• [QUESTIONS ET EXERCICES]:
a) D'après le texte sur le livre de Zagdanski consacré à Debord, qui servit de guide stratégique à Debord ?
b) Écrivez la suite du texte sur le livre de Zagdanski consacré à Debord, en reprenant juste après sa dernière phrase.

• [TEXTE PROPOSÉ]:
◆ ◆ ◆ ◆ ◆ ◆ ◆

Là où Zagdanski excelle, c’est dans la mise en miroir des différentes périodes, les jointures de l’artiste du “non-art” et de l’écrivain insurrectionnel, les temporalités de la jeunesse lettriste, celle du dépassement de l’esthétique, avec les engagements dans la révolution de Mai 68 – qu’il place au centre, dans le détail des heures et des jours, des occupations d’usines, de la Sorbonne. L’introduction récurrente de la Thora : “Il y a, profondément ancrée en Debord, une passion pour l’Ereignis, un puissant désir de faire advenir une face inédite du temps – sa face plurielle de plénitude : ce que le midrash nomme pour sa part “les soixante-dix visages de la Thora” (…)”, ne laisse pas de paraître comme une pièce rapportée. Sur un échiquier qui n’en dit mot, cet appui hébraïque fonctionne comme une métaphore pénétrante, mais oublie l’athéisme radical de toute une vie, qui ne chercha le messianisme que dans le bouleversement des ordres établis. En dépit de ces écarts juxtaposés, que la pensée de Debord rejette par elle-même, Zagdanski ne lâche pas son fil. Il nous donne des pages d’une force, à chaque fois renouvelée, sur les événements politiques, que les situationnistes eurent la lucidité de décrypter au plus juste, sur Machiavel qui servit de guide stratégique à Debord, il nous entraîne avec maestria dans les opérations de combats, dans l’Italie des années de plomb, à travers l’Espagne et le Portugal en période pré-révolutionnaire, avant que la sortie du fascisme ne se transforme en montée du soir déceptive.

Zagdanski poursuit, tout du long, inlassablement, les raisons de son adulation. Celles-ci sont véritables, fortes, visionnaires, la falsification d’État, le complot mondialisé, le secret inscrit dans la loi, la réification de l’homme, le devenir marchandise, le broyage des destins, l’anéantissement de la planète dans une course folle de la technique mise au service de l’asservissement général. Il n’est pas une critique de Debord qui ne porte, frappe, et Zagdanski de les reprendre à son compte : “Chaque jour le Mensonge répand davantage son haleine calcinée sur les objets, les aliments, les paysages, les êtres, les idées.” Mais au travers de cette apologie, il produit un livre qui finit par dérober à Debord ou la diffraction du temps son sujet, sa vraie destination, lui substituant en filigrane un autoportrait. Il se déclare ouvertement comme tel, à la fin des fins, lorsque l’auteur en vient à dire : “Qui sut comme Debord envisager son temps, et le Temps, avec une si extraordinaire sagacité, ne saurait être jugé que par lui-même, ni apprécié qu’à la lumière de ce que d’autres génies ont formulé véridiquement au cours des siècles.” On voit comment l’aporie du jugement se retourne, pivote sur son axe, pour exercer son pouvoir d’attraction dans une combinaison où la pensée de Debord devient indiscernable de l’autoportait que Zagdanski fait de lui-même.

◆ ◆ ◆ ◆ ◆ ◆ ◆

• [LISTE DES DONNÉES]:
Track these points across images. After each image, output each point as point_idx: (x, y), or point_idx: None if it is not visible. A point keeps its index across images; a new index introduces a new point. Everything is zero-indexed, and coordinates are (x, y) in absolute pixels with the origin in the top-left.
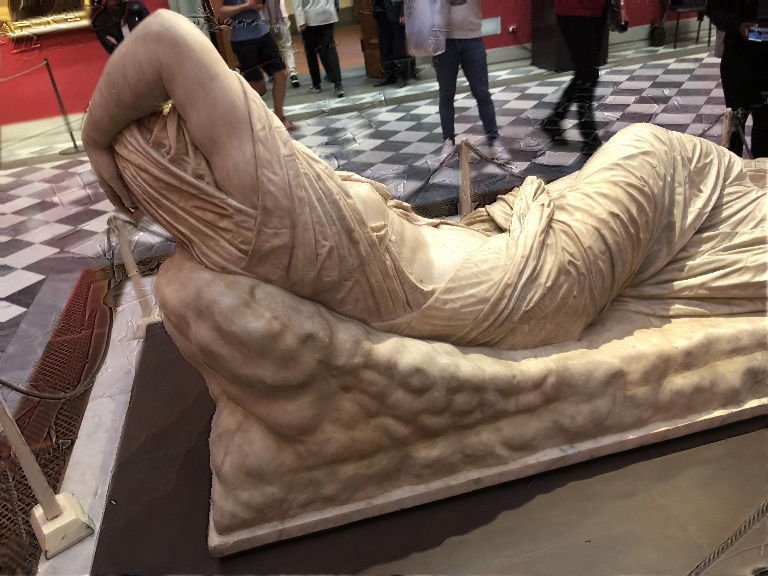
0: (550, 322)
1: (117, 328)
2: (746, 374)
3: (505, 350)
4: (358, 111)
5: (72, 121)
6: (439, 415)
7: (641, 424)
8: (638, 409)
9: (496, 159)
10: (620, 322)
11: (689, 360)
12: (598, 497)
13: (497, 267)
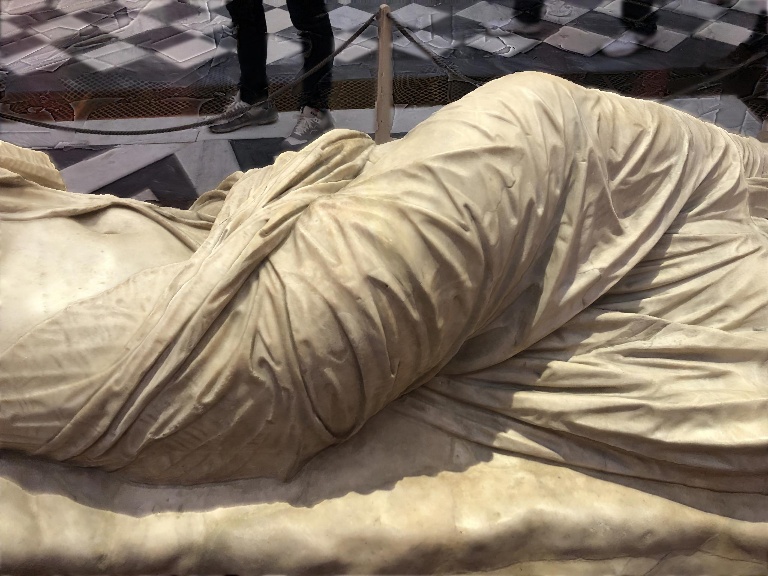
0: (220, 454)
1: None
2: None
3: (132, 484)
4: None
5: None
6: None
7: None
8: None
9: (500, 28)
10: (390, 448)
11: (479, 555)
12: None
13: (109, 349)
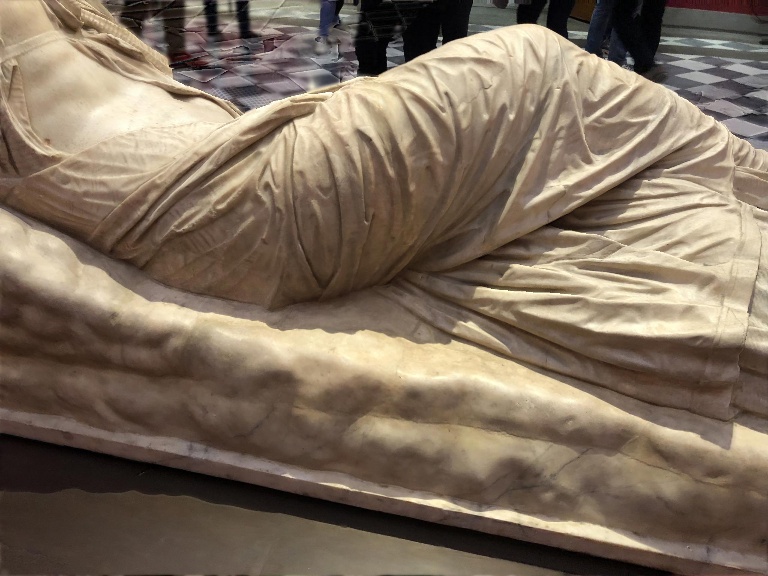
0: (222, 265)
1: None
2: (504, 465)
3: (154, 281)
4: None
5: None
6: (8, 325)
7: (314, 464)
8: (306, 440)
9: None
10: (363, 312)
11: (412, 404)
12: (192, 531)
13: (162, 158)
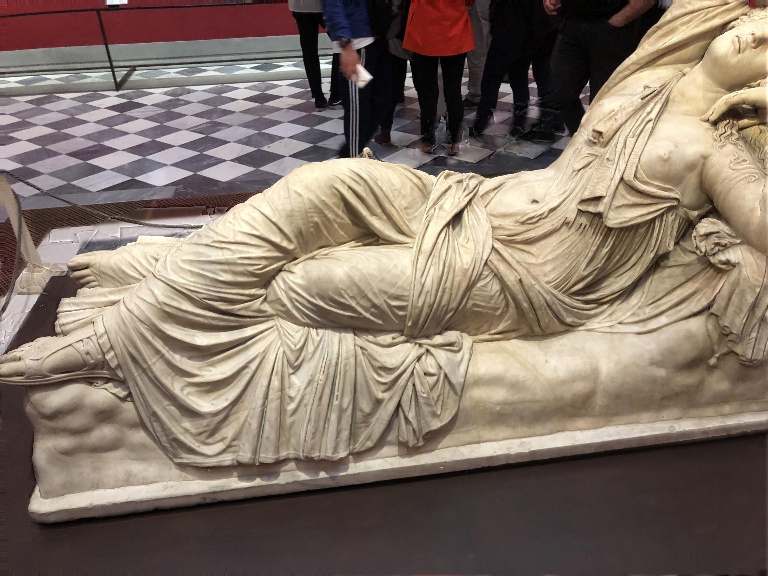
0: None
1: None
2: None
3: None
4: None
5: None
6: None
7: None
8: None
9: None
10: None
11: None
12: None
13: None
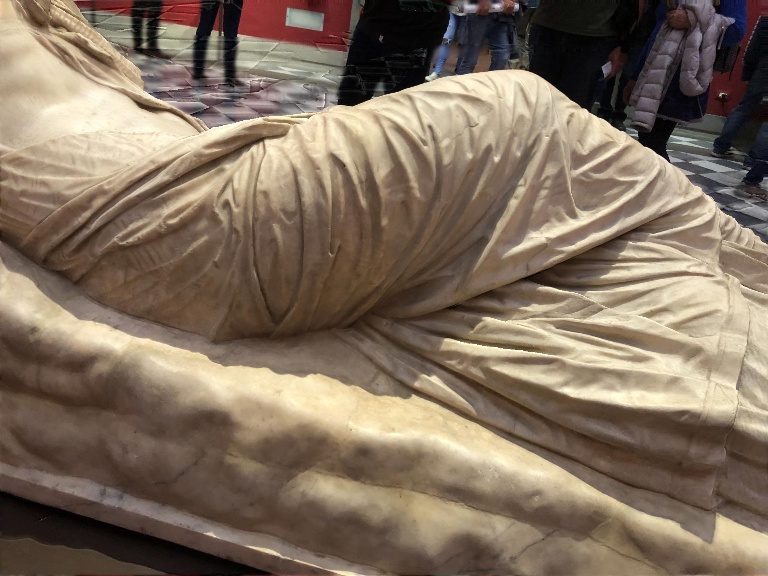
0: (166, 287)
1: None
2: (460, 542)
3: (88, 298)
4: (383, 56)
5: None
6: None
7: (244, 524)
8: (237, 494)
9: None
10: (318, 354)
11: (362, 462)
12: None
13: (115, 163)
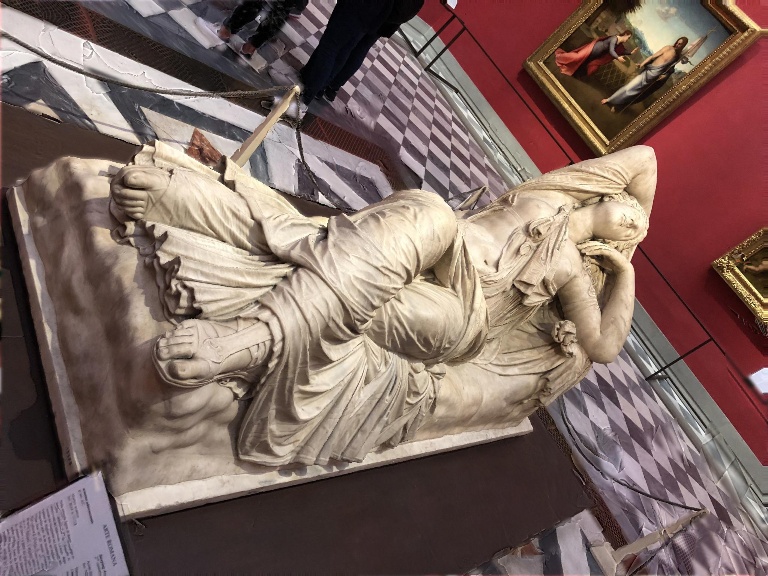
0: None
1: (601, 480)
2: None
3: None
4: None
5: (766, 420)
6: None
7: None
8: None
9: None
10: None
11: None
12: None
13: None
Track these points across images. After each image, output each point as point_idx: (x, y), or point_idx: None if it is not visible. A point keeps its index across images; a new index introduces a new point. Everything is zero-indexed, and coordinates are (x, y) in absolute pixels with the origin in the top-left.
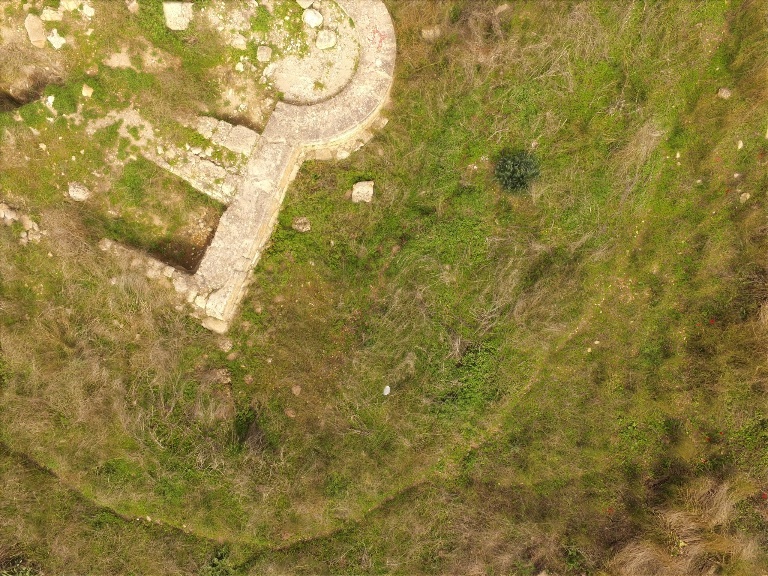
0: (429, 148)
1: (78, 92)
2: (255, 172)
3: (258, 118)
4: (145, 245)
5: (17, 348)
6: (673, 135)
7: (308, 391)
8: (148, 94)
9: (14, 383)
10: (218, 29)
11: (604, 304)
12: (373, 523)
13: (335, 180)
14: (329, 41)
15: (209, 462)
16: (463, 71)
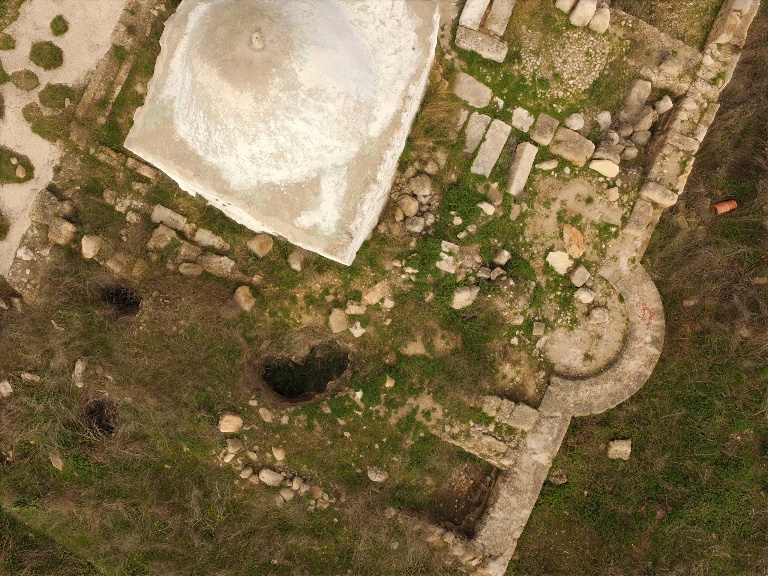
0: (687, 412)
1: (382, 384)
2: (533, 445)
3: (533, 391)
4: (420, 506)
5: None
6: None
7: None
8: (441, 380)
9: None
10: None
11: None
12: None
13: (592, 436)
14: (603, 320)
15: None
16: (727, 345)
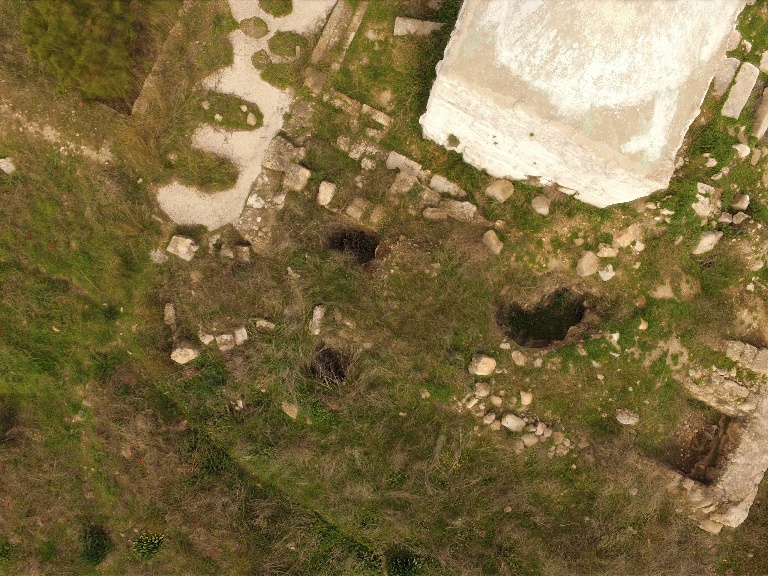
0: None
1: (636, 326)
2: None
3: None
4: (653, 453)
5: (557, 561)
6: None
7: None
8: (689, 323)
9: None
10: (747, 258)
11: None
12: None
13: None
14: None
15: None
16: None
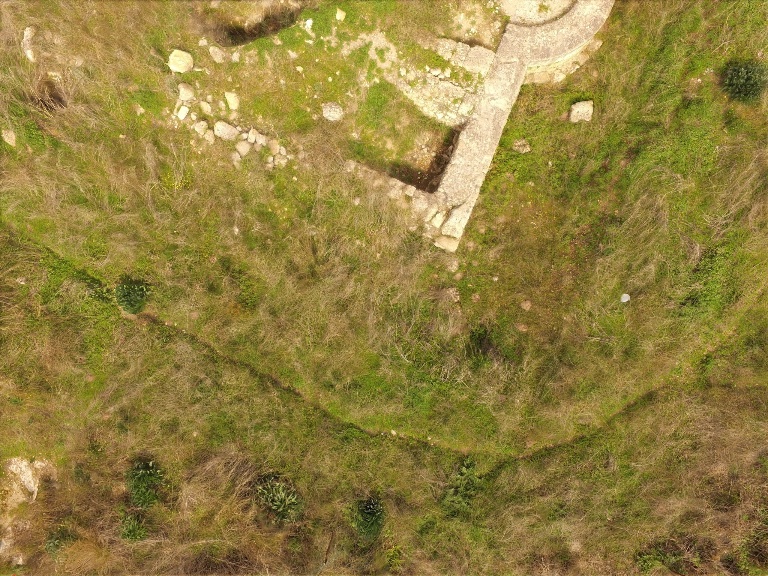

◆ ◆ ◆ ◆ ◆ ◆ ◆

• [RÉPONSES RÉDIGÉES]:
a) Machiavel.

b)
Il y a pourtant un autre niveau de lecture. Debord n’a jamais refusé un usage de ses idées ou de ses théories, il le réservait à une communauté : le prolétariat, ou à la “pègre” comme il la nomme, à un “communisme” des dominés en lutte pour l’abolition de la société de classes. En ce sens, il encouragea les éditions pirates de ses livres, l’I.S. avait aboli l’appartenance d’auteurs au copyright, pour le diffuser à tous, tout en réservant ce droit aux groupes révolutionnaires engagés dans le sillage situationniste. L’épigraphie murale que pratiqua Debord avec son “Ne travaillez jamais” tracé à la craie, – et qui trouva son point culminant dans les graffitis répandus sur les murs de Mai 68 -, servit d’arme d’extension dérivée directement des textes situationnistes. On reconnaît là le croisement de l’héritage de Lautréamont “la poésie faite par tous” et du “communisme littéraire” que prônèrent Debord et ses camarades. On oublie souvent cette première stratégie, pourtant primordiale, pour ne retenir que celle qui fait du concept de “Société du Spectacle”, une notion totalisante, englobant celui qui l’atteste, comme celui qui la refuse.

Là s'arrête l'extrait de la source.